Tyler Thomas

No. 23 – Alba Fehérvár
- Position: Shooting guard
- League: Nemzeti Bajnokság I/A

Personal information
- Born: February 2, 2000 (age 26) New York City, New York, U.S.
- Listed height: 6 ft 3 in (1.91 m)
- Listed weight: 195 lb (88 kg)

Career information
- High school: Amity Regional (Woodbridge, Connecticut); Williston Northampton School (Easthampton, Massachusetts);
- College: Sacred Heart (2019–2022); Hofstra (2022–2024);
- NBA draft: 2024: undrafted
- Playing career: 2024–present

Career history
- 2024–present: Alba Fehérvár

Career highlights
- CAA Player of the Year (2024); First-team All-CAA (2024); Second-team All-CAA (2023); Second-team All-NEC (2021); Haggerty Award winner (2024);

= Tyler Thomas (basketball) =

American basketball player (born 2000)

Tyler Thomas (born February 2, 2000) is an American basketball player who graduated from Hofstra University in 2024, and is now playing professionally in Hungary with Alba Fehérvár.

==Early life==
Thomas was born in New York City and has a younger brother, Tanner, who is also a basketball player. He attended Amity Regional High School. As a senior, Thomas led the team to the CIAC state championship game and was named the New Haven Register’s Area MVP, finishing his career with 1,531 points for the Spartans. He opted to do a postgraduate year at Williston Northampton School and received All-NEPSAC honors. Thomas committed to play college basketball at Sacred Heart over Merrimack.

==College career==
Thomas averaged 5.6 points per game as a freshman on a team led by E. J. Anosike. He averaged 19.1 points and 5.2 rebounds per game as a sophomore, and was named to the Second-team All-NEC as well as NEC Most Improved Player. As a junior, Thomas averaged 16.4 points and 3.4 rebounds per game, earning Third Team All-NEC honors. He decided to transfer to Hofstra after the season.

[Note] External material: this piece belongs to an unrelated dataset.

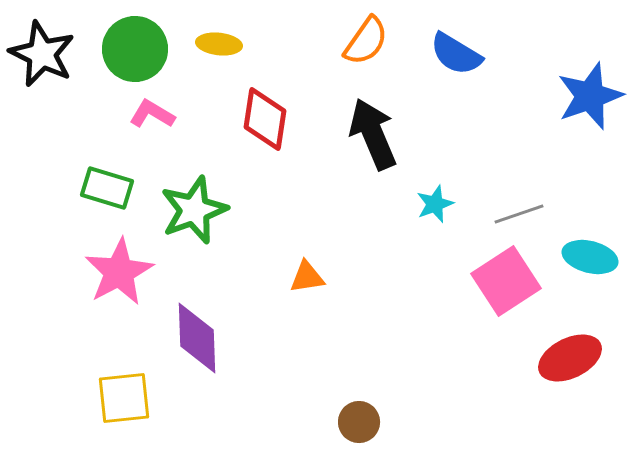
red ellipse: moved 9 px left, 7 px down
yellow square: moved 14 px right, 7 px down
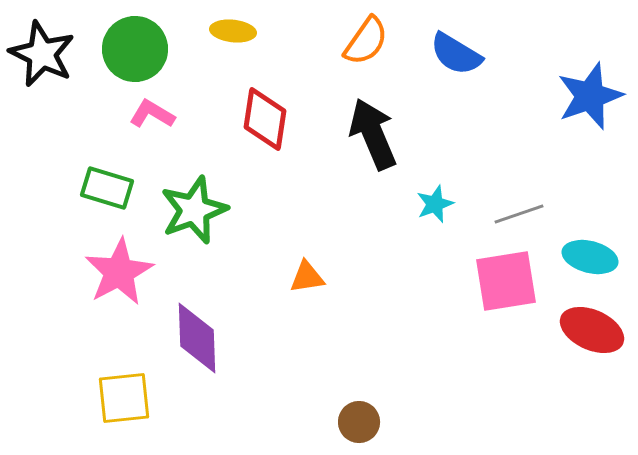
yellow ellipse: moved 14 px right, 13 px up
pink square: rotated 24 degrees clockwise
red ellipse: moved 22 px right, 28 px up; rotated 50 degrees clockwise
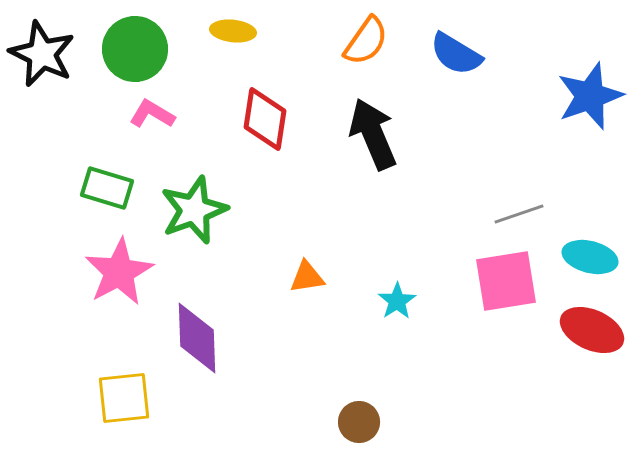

Thomas averaged 16.5 points, 3.8 rebounds and 1.3 assists per game as a senior. He declared for the 2023 NBA draft after the season before withdrawing and returning to Hofstra for his final season of eligibility. On January 26, 2024, Thomas passed the 2,000-point threshold in a win against William & Mary. At the conclusion of the regular season he was named CAA Player of the Year.

== Professional career ==

After playing in two games for the Chicago Bulls in the NBA Summer League, Thomas signed with Alba Fehérvár of the Hungarian Nemzeti Bajnokság I/A (NB I/A) on August 9, 2024.